島崎藤村が龍之介と仲が悪かった、龍之介の作品を批判していた、
龍之介も藤村を嫌っていて、晩年のアフォリズムの中で何度か、藤村の作品を批判しているのは、文学ファンの間では結構有名な話だ。
だが、秋声については殆ど書かれていない。
自分は、秋声こそ龍之介の敵だったのではないのかと思っている。
秋声は、『点鬼簿』を批判した。
この『点鬼簿』は、龍之介が死の前年に書いたもので、既に亡くなっている両親と長姉について書かれたものである。
龍之介は既に、心身を病んでいた。不眠症に苦しみ、薬を食べながら生きているような状態だった。
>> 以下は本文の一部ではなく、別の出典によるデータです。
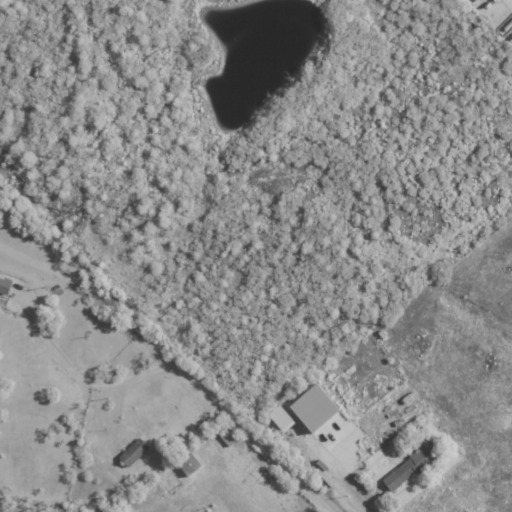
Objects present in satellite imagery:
building: (6, 284)
building: (318, 406)
building: (283, 418)
building: (333, 431)
building: (227, 436)
building: (135, 451)
building: (192, 464)
building: (415, 464)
プロレタリア文壇からは「ブルジョワ作家」と批判され、自分の思うようにも書けなくなっていた。
家庭内での煩雑な出来事も立て続けに起こった。
それでも、書かなければならない。
そのような苦しみの中で、額から汗を流しながら書いたのが『点鬼簿』である。
それを秋声は、龍之介がどういう思いで書いたのか、その事情など知らぬくせに、頭ごなしに批判した。
龍之介が『現代文学全集』の編纂に関わった件についても、
「芥川は印税で大きな書斎をこしらえた」
などとデマを流していた。それが、文壇の大御所がすることか!
なんか、もう、なさけないね。
龍之介に対してだけではない。
 
泉鏡花は徳田秋声と同郷で、ともに尾崎紅葉の門下であった。
鏡花は生涯、尾崎紅葉のことを師と尊敬していたが、その鏡花の態度も気持ち悪がっていたらしい。
何故なら、師のことも尊敬しなかったから。
師を裏切るわ、仲間を裏切るわ、大御所でありながら後輩を死ぬまでいじめるわ、
人間として最低レベルなんだろうな、こいつ。
何処の世界でも、こんな人ほどトップに立っていて、自分のことだけ考えているんだろうな。
 
 
ここ二年くらい、芥川龍之介を中心に、戦前活躍した文壇の作品ばかりを読んでいたが、
やっと現代の人で、好きな作家が見つかった。
それは、『湊かなえ』先生である。
以前、『少女』と『告白』を読んで、面白かったので、『夜行観覧車』も買って
読んでいるところだ。
作品は読みやすい。描写もしっかりしている。だが、ただ文章だけでないような気がする。
昨今の作品は、どれも、顔や性格の美しいものばかりが出てきて、
「現実」ではなく「理想」を描いているので、何処か感情移入できない。
これが太宰治であれば、ありのままの人間を描いていて、
「苦しんでいるのはキミだけじゃないんだよ」と言わんばかりに励ましてくれそうだが、
現代の作家の作品の多くは、やけに綺麗・ぶりっ子した人物ばかりで、
「まあ、頑張って」とまるで他人事だったりしている、というのもある。
ところが、湊先生の作品は、人間の醜さ、自己中心的なところを描いている。
通俗小説ではあるのだけれど、キャラクターの設定が込んでいるし、
心理表現が純文学っぽくて、奥深い。表現も堅苦しくなくて、学生のキャラは学生らしい
フランクな言葉遣いなので、かえって読む側に伝わりやすい。
まだ180ページしか読んでいないので、帰ってから残りを読む予定だ。